◆ Requirement ◆
Find each line of the records that contains the string "source" and copy that line in full.

Records from a collection
···
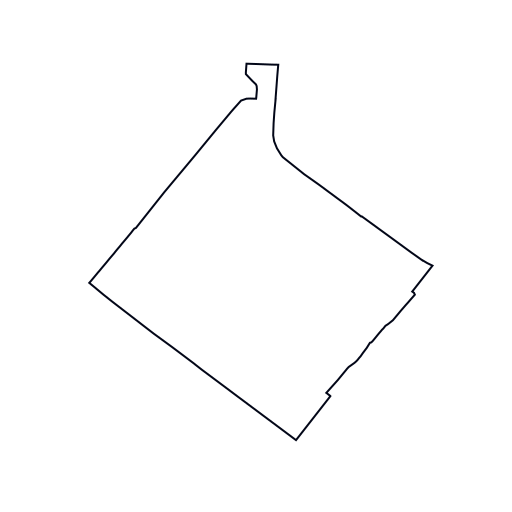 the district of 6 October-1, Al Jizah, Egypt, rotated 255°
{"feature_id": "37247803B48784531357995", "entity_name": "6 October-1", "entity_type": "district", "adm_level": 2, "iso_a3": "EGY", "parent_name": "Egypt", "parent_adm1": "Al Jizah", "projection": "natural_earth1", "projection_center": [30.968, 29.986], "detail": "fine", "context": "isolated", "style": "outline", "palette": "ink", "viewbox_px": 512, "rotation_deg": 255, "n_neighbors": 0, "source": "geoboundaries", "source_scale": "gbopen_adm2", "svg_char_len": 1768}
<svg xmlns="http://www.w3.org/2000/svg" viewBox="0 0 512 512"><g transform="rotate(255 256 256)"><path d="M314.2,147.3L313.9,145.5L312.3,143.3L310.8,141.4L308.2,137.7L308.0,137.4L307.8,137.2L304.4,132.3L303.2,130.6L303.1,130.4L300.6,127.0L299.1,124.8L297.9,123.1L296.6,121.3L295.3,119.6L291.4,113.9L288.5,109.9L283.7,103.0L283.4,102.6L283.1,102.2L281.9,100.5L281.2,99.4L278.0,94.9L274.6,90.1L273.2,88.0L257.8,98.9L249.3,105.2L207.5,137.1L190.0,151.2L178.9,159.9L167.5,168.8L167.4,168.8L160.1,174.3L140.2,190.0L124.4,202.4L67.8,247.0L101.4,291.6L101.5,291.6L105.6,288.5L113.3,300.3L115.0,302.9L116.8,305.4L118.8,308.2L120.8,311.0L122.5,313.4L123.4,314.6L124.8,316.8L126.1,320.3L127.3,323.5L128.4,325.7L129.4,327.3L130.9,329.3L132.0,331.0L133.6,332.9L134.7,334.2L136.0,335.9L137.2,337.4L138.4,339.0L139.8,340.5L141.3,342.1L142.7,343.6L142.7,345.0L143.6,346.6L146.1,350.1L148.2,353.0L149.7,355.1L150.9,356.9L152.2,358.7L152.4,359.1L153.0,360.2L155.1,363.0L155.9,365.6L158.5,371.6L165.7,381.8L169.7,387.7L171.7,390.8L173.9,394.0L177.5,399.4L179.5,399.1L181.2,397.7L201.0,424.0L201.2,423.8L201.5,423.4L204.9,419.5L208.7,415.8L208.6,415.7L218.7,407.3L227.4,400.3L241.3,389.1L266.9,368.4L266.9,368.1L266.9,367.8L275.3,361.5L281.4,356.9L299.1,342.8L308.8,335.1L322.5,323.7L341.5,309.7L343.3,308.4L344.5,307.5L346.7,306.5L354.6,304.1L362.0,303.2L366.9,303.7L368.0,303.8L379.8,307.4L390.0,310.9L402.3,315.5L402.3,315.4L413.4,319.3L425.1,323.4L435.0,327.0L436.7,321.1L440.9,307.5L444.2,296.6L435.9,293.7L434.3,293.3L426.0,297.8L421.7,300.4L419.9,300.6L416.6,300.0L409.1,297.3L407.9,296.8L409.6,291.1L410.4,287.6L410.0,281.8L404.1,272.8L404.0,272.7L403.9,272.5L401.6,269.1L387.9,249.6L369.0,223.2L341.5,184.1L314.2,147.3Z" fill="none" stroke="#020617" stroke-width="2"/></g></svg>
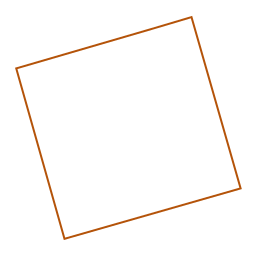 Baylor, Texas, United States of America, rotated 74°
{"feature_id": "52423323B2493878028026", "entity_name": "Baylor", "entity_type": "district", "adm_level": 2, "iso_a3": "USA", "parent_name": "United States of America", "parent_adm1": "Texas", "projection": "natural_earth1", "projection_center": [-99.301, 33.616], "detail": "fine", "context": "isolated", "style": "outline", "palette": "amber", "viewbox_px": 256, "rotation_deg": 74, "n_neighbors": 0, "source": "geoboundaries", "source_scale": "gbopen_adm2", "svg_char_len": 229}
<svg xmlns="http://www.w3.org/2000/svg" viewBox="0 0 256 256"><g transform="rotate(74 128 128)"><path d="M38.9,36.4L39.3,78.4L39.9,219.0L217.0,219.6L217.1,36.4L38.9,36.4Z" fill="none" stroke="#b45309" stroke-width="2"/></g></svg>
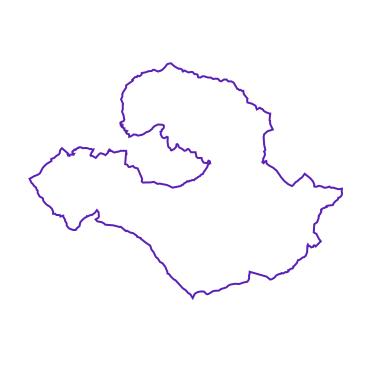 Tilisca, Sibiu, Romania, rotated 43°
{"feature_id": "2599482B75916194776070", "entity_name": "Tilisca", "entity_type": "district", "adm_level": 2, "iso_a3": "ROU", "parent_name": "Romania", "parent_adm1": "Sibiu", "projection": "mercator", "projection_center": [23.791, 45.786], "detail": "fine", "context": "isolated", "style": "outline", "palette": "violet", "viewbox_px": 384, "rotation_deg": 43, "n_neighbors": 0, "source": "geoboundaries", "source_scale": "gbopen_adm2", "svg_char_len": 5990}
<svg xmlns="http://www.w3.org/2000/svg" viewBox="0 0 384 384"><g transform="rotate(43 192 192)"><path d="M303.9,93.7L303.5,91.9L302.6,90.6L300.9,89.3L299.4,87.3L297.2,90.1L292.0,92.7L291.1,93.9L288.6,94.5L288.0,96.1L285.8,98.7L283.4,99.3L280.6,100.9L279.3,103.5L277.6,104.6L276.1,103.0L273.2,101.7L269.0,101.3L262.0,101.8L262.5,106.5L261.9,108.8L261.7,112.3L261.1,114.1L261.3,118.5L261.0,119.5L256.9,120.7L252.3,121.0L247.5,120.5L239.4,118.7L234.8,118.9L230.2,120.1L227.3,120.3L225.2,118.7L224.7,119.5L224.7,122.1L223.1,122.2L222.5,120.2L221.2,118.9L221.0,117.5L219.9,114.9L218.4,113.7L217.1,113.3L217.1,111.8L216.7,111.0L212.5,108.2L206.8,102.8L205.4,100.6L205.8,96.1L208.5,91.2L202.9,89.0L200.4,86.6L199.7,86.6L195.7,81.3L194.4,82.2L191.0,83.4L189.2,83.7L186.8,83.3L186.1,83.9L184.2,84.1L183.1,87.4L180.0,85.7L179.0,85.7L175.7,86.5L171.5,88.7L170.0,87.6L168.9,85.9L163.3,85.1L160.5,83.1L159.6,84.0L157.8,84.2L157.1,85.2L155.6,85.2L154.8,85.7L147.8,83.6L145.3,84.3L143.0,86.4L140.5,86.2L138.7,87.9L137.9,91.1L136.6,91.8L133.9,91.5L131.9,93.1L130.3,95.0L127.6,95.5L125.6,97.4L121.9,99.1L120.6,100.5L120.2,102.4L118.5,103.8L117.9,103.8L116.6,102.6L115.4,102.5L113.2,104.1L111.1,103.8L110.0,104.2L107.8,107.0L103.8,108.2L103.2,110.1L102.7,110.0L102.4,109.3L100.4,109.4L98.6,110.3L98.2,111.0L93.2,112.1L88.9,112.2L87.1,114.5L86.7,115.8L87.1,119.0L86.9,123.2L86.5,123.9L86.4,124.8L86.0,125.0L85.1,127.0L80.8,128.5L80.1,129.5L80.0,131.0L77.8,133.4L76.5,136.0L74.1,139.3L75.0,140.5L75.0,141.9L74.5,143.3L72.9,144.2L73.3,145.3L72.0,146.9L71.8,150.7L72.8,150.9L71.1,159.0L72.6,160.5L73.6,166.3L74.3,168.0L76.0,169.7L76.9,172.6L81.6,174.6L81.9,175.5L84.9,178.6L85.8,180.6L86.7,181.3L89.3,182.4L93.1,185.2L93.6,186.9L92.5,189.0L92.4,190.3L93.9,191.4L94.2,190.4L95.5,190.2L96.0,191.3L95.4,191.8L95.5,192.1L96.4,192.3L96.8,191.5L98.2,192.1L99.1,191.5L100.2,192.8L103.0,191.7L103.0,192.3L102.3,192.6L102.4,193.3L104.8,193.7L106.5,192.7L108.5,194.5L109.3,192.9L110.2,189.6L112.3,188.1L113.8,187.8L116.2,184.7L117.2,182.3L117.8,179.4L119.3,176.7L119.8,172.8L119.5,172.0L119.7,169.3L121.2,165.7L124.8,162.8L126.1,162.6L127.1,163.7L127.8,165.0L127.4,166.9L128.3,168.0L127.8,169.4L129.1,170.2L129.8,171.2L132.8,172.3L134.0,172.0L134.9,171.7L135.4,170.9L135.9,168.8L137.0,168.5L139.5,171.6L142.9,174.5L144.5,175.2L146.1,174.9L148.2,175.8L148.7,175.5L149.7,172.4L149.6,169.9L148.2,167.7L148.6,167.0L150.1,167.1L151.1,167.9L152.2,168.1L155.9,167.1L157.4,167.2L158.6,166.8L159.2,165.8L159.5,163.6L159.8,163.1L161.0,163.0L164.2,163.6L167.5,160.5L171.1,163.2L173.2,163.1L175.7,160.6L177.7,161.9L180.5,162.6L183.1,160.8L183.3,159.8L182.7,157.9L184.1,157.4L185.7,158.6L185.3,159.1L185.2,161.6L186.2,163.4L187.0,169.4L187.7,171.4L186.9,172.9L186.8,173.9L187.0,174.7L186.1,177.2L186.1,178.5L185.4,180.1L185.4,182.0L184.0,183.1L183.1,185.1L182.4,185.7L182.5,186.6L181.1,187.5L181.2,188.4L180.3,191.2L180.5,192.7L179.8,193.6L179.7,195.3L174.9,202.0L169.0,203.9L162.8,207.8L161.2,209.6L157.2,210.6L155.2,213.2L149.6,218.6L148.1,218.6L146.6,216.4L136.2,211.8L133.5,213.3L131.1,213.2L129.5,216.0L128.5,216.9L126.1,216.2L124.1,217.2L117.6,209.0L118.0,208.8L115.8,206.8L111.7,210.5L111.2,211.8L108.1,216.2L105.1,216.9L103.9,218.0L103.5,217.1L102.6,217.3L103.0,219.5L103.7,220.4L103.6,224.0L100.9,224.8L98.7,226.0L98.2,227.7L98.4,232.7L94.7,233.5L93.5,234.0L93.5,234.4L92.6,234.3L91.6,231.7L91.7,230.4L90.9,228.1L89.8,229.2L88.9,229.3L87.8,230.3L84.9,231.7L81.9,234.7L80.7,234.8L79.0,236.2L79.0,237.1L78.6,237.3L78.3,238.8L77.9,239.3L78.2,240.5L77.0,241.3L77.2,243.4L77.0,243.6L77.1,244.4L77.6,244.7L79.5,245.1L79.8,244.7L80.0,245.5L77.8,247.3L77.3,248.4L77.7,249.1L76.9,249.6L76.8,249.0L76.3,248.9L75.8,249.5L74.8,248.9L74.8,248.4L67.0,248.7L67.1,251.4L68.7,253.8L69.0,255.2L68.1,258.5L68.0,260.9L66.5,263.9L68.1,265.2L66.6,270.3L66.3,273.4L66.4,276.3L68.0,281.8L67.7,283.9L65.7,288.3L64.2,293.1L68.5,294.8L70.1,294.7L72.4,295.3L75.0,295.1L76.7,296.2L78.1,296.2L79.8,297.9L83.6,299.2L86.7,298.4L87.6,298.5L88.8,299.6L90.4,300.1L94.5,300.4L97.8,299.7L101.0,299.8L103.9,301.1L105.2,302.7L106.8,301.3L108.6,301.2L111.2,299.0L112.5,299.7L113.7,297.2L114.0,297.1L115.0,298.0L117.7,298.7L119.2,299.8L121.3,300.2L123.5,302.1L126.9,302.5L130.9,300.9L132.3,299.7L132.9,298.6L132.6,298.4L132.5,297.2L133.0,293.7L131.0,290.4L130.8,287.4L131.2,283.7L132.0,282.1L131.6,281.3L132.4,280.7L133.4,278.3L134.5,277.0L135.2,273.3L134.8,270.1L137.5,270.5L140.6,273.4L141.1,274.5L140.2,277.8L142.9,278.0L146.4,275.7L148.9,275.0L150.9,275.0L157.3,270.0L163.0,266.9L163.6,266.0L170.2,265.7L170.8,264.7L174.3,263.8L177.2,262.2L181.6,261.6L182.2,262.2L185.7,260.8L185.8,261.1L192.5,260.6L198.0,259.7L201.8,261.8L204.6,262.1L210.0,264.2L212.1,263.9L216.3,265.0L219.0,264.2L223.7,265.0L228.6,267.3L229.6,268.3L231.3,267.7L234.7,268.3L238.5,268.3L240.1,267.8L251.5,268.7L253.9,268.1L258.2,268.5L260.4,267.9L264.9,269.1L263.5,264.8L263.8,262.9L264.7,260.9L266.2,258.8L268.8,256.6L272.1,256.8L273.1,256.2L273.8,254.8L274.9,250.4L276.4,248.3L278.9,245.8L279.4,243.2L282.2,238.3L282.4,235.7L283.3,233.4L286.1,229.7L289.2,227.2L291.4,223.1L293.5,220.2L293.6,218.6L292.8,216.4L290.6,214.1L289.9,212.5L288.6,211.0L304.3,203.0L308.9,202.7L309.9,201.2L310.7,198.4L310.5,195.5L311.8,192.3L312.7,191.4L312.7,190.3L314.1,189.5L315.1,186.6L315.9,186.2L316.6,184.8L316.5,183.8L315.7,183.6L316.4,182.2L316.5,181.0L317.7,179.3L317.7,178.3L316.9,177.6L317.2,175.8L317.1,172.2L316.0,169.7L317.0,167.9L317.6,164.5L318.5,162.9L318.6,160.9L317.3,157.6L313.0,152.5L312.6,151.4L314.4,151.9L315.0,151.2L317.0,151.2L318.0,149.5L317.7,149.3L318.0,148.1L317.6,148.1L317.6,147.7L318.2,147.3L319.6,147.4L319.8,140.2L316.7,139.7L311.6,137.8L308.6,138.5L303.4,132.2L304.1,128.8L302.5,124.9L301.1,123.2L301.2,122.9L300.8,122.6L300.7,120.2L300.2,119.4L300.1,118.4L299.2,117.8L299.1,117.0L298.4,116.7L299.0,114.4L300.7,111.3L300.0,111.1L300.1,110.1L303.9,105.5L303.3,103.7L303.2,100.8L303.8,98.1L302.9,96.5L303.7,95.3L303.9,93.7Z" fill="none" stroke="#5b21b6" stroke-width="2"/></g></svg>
···
◆ Reply ◆
{"feature_id": "37247803B48784531357995", "entity_name": "6 October-1", "entity_type": "district", "adm_level": 2, "iso_a3": "EGY", "parent_name": "Egypt", "parent_adm1": "Al Jizah", "projection": "natural_earth1", "projection_center": [30.968, 29.986], "detail": "fine", "context": "isolated", "style": "outline", "palette": "ink", "viewbox_px": 512, "rotation_deg": 255, "n_neighbors": 0, "source": "geoboundaries", "source_scale": "gbopen_adm2", "svg_char_len": 1768}
{"feature_id": "52423323B2493878028026", "entity_name": "Baylor", "entity_type": "district", "adm_level": 2, "iso_a3": "USA", "parent_name": "United States of America", "parent_adm1": "Texas", "projection": "natural_earth1", "projection_center": [-99.301, 33.616], "detail": "fine", "context": "isolated", "style": "outline", "palette": "amber", "viewbox_px": 256, "rotation_deg": 74, "n_neighbors": 0, "source": "geoboundaries", "source_scale": "gbopen_adm2", "svg_char_len": 229}
{"feature_id": "2599482B75916194776070", "entity_name": "Tilisca", "entity_type": "district", "adm_level": 2, "iso_a3": "ROU", "parent_name": "Romania", "parent_adm1": "Sibiu", "projection": "mercator", "projection_center": [23.791, 45.786], "detail": "fine", "context": "isolated", "style": "outline", "palette": "violet", "viewbox_px": 384, "rotation_deg": 43, "n_neighbors": 0, "source": "geoboundaries", "source_scale": "gbopen_adm2", "svg_char_len": 5990}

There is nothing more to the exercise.